У мадам твердые взгляды: „Профессия есть профессия. Если ты выбрала эту профессию, нечего видеть в этом наказание, неудачу или черт его знает что еще. В каждой профессии есть свои недостатки и свои маленькие удовольствия“. Что касается мужчин: „Есть мужчины – дикари, которых нужно ставить на место, но большинство относятся к женщине по-доброму“.
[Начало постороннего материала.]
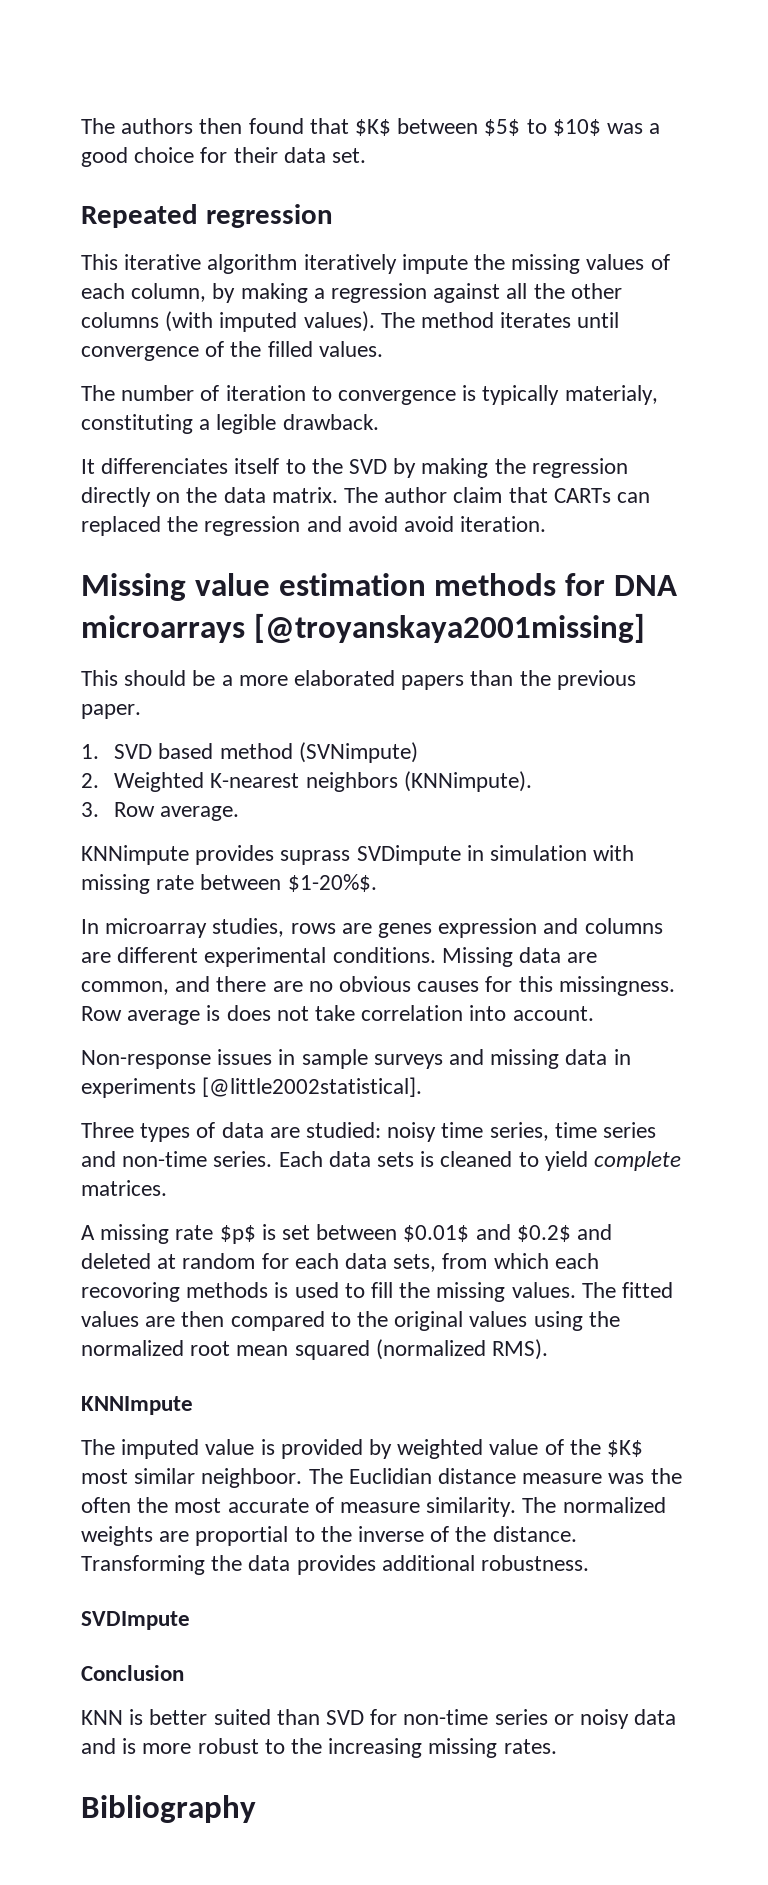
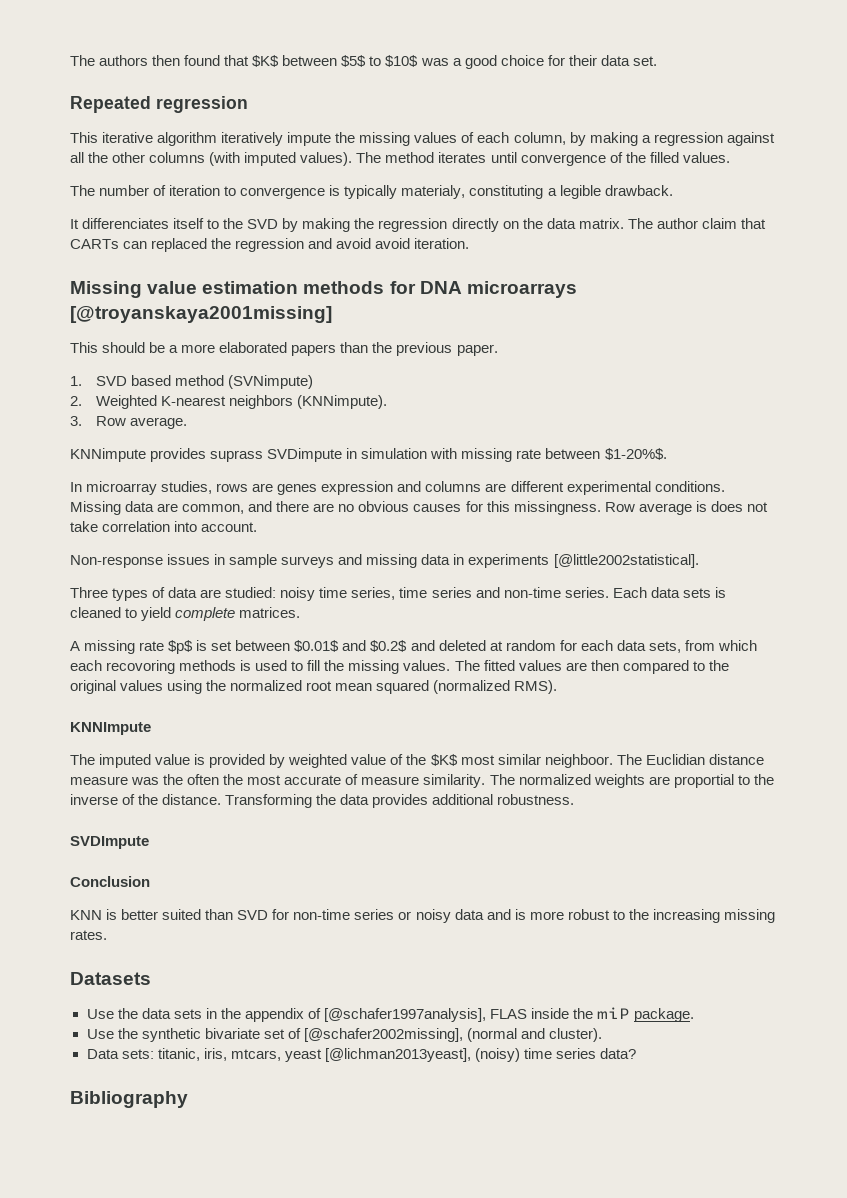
(557, 1746) none -> [70,972,151,985] [86,1007,695,1022] [86,1028,602,1042] [86,1048,636,1062] // Datasets // Use the data sets in the appendix of [@schafer1997analysis], FLAS inside the miP package. // Use the synthetic bivariate set of [@schafer2002missing], (normal and cluster). // Data sets: titanic, iris, mtcars, yeast [@lichman2013yeast], (noisy) time series data?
– Когда ты в последний раз спала с мужчиной? – нахально спросила ее одна из женщин.
– Я мужиков знала, когда тебя еще на свете не было, – не осталась мадам в долгу.
– Может, когда-то они и были добрые, только не сейчас.
– Человек не меняется, каким был, таким и будет.
Мадам не скрывает от них, что чересчур мягкие и утонченные девушки ей не требуются.
– Даже в нашей профессии можно соблюдать манеры и достоинство, но для этого нужно не быть бесхребетной.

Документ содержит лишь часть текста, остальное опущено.